New York City has plans to build thousands of senior housing units on public land in an effort aimed at aiding the city’s low-income older adults.
As outlined in a recently agreed-to budget, the city will allocate $500 million for the construction of new affordable apartments on unused space at New York City Housing Authority developments, including parking lots and lawns, the Wall Street Journal reported Tuesday.
The budget allocation will likely be enough to construct thousands of residences for seniors, and therefore help reduce the city’s public housing waitlist of more than 207,000 families. Still, housing advocates have hoped for four times that amount—$2 billion—to help build more than 15,000 apartments for seniors, according to the Wall Street Journal.
New York City is struggling with affordably housing its aging population, especially as the number of older adults in the city rapidly increases. Limited space for new development, coupled with skyrocketing real estate values, have only compounded the problem further.
That’s not to say investors aren’t eyeing The Big Apple for new private-pay senior housing projects. Major institutional private equity players such as Kayne Anderson Real Estate Advisors (KAREA) and Bridge Investment Group have raised billions of dollars to deploy in “gateway” cities such as New York City, Los Angeles, Chicago, and Washington, D.C., for example.

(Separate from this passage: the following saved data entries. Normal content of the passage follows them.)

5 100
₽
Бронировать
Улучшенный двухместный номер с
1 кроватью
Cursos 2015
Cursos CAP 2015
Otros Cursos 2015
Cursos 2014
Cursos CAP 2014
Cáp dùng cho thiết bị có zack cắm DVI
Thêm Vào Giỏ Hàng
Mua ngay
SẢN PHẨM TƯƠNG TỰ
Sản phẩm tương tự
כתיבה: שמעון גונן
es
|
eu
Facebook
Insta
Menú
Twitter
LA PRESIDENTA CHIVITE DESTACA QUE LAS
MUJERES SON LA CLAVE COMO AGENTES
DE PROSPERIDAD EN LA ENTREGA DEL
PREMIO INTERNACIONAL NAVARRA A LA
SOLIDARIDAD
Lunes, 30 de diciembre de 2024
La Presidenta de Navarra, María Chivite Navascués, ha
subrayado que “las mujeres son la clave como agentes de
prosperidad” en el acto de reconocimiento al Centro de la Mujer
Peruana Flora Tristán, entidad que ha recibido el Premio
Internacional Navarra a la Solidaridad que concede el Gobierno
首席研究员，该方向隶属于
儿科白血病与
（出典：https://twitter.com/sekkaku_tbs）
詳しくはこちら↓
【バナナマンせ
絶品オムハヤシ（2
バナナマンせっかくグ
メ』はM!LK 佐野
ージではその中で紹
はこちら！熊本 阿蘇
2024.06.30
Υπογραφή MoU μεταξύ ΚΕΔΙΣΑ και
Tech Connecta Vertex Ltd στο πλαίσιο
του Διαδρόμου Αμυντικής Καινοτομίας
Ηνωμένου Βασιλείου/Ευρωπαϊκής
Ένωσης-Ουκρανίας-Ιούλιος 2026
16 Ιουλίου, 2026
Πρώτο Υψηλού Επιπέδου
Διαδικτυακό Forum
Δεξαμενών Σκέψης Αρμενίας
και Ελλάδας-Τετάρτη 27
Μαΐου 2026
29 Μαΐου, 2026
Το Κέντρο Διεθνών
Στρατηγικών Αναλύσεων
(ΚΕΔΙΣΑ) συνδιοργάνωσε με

Additionally, Toledo, Ohio-based real estate investment trust Welltower (NYSE: WELL) and McLean, Virginia-based operator Sunrise Senior Living have partnered on a 15-story assisted living and memory care building in Manhattan, while Hunt Valley, Maryland-based REIT Omega Healthcare Investors (NYSE: OHI) is working with Westport, Connecticut-based operator Maplewood Senior Living on a 23-story independent living, assisted living and memory care building in the city.
And while some other smaller-scale senior housing projects are also moving forward in New York City, the number of seniors there is projected to grow 40% by 2040, according to Mayor Bill de Blasio’s office. That means demand for senior housing will likely remain high in the years to come.